It bothers me how my best friend is my ex-boyfriend.
It bothers me that I don't care that my best friend is my ex-boyfriend.
It bothers me that he still means everything to me.
It bothers me that I can't picture myself without him.
It bothers me how I can tell him things I can't even tell Carly.
It bothers me that he can tell me things he can't tell anyone else.
It bothers me that he is still the most gorgeous person in the world.
It bothers me that he was with Rachael.
It bothers me that I've never been with anyone else.
It bothers me that I don't even really want to be with anyone else.
Like I said, my life bothers me. Well, off to another day in the company of Jesse. Wondering if my happiness now is screwing me over later.
And what bothers me THE MOST is that none of that stuff actually bothers me.
I'm sitting here thinking and getting quite angry. Today when I was hanging out with Meg and Carly, they were talking about how they hate when their boyfriends get "all emotional" and how it's too much to deal with blah blah blah and I wanted to smack them over the head with a huge piece of lumber. They say they love Jim and Will, but do you really think that taking the phone off the hook when your boyfriend is having a major breakdown is love? NO. It's not. They are SO immature about stuff like that. "Oh I can't be bothered with his trifling emotional insecurities." What bitches. That pisses me off so much. I'd be there for Jesse in like two seconds. And I know he'd be there for me too. And we're not even in a freaking relationship. UGH! "I love Will but I can't be bothered to support him because I'm too busy making out with his best friend to talk on the phone."
I hate them.
Maybe that's part of my problem though. Yesterday we were talking, and I was like "Hey you never bought me a Valentine's Day present." Jesse was like "That's because I was safe with you. I always felt safe with you Katie." I mean I guess that's a good thing, he knew that I cared about him, but it makes me feel taken advantage of.

:: Provided data ::
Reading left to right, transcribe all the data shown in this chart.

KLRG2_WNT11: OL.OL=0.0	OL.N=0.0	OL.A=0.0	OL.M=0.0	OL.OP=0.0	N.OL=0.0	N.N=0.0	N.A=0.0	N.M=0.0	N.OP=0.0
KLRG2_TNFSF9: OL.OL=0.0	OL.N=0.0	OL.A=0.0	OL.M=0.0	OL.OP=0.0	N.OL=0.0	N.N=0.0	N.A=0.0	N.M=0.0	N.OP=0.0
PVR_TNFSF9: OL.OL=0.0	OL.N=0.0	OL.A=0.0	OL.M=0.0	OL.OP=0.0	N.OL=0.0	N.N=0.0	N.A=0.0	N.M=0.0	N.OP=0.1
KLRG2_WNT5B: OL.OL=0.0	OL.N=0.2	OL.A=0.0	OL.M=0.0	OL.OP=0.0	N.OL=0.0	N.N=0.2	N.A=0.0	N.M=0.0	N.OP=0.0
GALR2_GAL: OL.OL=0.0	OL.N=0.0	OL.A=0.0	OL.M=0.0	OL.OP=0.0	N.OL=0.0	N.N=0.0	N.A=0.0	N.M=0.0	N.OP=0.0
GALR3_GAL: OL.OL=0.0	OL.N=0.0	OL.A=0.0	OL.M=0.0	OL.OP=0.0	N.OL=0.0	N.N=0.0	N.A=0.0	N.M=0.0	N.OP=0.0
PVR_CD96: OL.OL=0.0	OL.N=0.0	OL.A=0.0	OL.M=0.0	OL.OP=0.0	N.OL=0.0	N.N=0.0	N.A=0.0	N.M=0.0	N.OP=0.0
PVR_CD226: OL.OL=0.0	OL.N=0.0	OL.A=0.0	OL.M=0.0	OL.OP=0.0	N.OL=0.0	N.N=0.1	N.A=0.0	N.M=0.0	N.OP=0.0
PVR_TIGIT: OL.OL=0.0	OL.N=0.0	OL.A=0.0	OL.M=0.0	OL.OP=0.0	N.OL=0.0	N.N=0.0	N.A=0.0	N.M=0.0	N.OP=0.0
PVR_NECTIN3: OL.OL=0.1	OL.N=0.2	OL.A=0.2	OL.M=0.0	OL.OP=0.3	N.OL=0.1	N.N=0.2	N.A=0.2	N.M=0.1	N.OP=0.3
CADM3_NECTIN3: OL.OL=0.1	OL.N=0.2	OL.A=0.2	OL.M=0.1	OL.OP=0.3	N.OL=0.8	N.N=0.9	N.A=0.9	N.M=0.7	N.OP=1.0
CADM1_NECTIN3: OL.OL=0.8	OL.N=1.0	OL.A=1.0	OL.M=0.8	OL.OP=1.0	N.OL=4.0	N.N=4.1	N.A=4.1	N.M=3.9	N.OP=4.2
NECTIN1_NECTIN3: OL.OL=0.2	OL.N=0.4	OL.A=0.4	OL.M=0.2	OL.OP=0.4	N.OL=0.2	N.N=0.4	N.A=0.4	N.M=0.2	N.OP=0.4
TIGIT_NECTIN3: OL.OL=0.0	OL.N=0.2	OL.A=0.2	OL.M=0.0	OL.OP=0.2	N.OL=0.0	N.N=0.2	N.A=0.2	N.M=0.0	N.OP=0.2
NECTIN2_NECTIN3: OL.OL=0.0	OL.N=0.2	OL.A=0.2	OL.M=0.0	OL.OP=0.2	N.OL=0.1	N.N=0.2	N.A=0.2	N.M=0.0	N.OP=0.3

:: Exercise set ::
(1) List every personal name that appears in the journal passage.
(2) In the journal passage, what reason does Jesse give for never buying a Valentine's Day present?
(3) Proceed with the journal passage from its last sentence.
The entries have nothing to do with the journal passage.

:: Answers ::
(1) Carly, Rachael, Jesse, Meg, Jim, Will, Katie

(2) He says it was because he was safe with Katie and always felt safe with her.

(3)
I hate how nothing in my life is sacred anymore.
So it's like six AM, here I am online because I forgot that I volunteered to do the soundtrack for our play. Good move, Katie.
DRAMA FEST-FRIDAY JUNE 3, 7 PM AT BKW AUDITORIUM
Be there or be square! I'm thinking a *certain someone* will make an appearance. Lucky me, he'll get to see me make a fool of myself on stage.
Oh well. Yesterday was an excellent day. It was so beautiful outside. I rode the bus to Jesse's and was there until about 8:30. I had lots of fun. We even went for a run, and I convinced him to do the Altamont 5k. Just one question...when did he get a six pack?! Deliceuse...
Anyway, here is my list of the top five bang-able guys, in no particular order.
Ethan, Chris Cornell, Hayden Christensen, Taylor Hanson, Jude Law
^That's what I'd like to call a party^
Another Ethan sighting!
This must be short because I am quite sleepy.
I got a 720 on my US History SAT IIs!
:-D
Is it just me, or does anyone else want to see Lords of Dogtown?
I feel really freaking weird!! I just spent like an hour on the phone with Rachael and we were talking about stuff and it was weird. We haven't seriously talked in a long time. I kinda miss her. Strange how things work out...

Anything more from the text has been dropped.